START Information provided

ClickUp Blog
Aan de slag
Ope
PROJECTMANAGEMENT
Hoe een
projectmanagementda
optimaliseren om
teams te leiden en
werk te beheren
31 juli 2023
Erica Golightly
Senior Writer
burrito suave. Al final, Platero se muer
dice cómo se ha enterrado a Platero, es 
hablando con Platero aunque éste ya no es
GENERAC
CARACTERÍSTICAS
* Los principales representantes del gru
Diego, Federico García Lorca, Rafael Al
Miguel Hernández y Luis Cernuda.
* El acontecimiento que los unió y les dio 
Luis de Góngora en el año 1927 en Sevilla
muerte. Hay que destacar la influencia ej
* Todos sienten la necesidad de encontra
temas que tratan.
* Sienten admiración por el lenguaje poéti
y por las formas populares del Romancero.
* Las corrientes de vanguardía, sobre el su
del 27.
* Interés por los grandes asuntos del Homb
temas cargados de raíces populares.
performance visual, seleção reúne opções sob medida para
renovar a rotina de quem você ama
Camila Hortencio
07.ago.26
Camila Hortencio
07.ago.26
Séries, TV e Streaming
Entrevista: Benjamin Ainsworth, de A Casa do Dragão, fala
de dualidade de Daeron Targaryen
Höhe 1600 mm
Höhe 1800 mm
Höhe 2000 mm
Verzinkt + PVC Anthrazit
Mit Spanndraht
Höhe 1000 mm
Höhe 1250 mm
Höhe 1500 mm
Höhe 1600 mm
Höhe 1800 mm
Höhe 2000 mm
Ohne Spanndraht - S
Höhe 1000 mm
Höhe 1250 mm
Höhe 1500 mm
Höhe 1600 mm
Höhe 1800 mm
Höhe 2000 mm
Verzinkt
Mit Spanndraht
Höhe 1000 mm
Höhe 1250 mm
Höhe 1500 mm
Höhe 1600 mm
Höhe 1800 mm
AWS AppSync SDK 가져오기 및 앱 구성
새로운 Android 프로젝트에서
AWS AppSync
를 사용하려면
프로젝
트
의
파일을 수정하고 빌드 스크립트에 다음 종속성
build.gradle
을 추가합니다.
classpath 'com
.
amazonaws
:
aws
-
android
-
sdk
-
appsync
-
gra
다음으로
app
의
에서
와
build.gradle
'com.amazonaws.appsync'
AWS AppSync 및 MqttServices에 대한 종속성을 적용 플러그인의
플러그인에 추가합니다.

END Information provided

About this exercise >>
All of the records should be transcribed exactly, with nothing left out.

Reply >>
ClickUp Blog
Aan de slag
Ope
PROJECTMANAGEMENT
Hoe een
projectmanagementda
optimaliseren om
teams te leiden en
werk te beheren
31 juli 2023
Erica Golightly
Senior Writer
burrito suave. Al final, Platero se muer
dice cómo se ha enterrado a Platero, es 
hablando con Platero aunque éste ya no es
GENERAC
CARACTERÍSTICAS
* Los principales representantes del gru
Diego, Federico García Lorca, Rafael Al
Miguel Hernández y Luis Cernuda.
* El acontecimiento que los unió y les dio 
Luis de Góngora en el año 1927 en Sevilla
muerte. Hay que destacar la influencia ej
* Todos sienten la necesidad de encontra
temas que tratan.
* Sienten admiración por el lenguaje poéti
y por las formas populares del Romancero.
* Las corrientes de vanguardía, sobre el su
del 27.
* Interés por los grandes asuntos del Homb
temas cargados de raíces populares.
performance visual, seleção reúne opções sob medida para
renovar a rotina de quem você ama
Camila Hortencio
07.ago.26
Camila Hortencio
07.ago.26
Séries, TV e Streaming
Entrevista: Benjamin Ainsworth, de A Casa do Dragão, fala
de dualidade de Daeron Targaryen
Höhe 1600 mm
Höhe 1800 mm
Höhe 2000 mm
Verzinkt + PVC Anthrazit
Mit Spanndraht
Höhe 1000 mm
Höhe 1250 mm
Höhe 1500 mm
Höhe 1600 mm
Höhe 1800 mm
Höhe 2000 mm
Ohne Spanndraht - S
Höhe 1000 mm
Höhe 1250 mm
Höhe 1500 mm
Höhe 1600 mm
Höhe 1800 mm
Höhe 2000 mm
Verzinkt
Mit Spanndraht
Höhe 1000 mm
Höhe 1250 mm
Höhe 1500 mm
Höhe 1600 mm
Höhe 1800 mm
AWS AppSync SDK 가져오기 및 앱 구성
새로운 Android 프로젝트에서
AWS AppSync
를 사용하려면
프로젝
트
의
파일을 수정하고 빌드 스크립트에 다음 종속성
build.gradle
을 추가합니다.
classpath 'com
.
amazonaws
:
aws
-
android
-
sdk
-
appsync
-
gra
다음으로
app
의
에서
와
build.gradle
'com.amazonaws.appsync'
AWS AppSync 및 MqttServices에 대한 종속성을 적용 플러그인의
플러그인에 추가합니다.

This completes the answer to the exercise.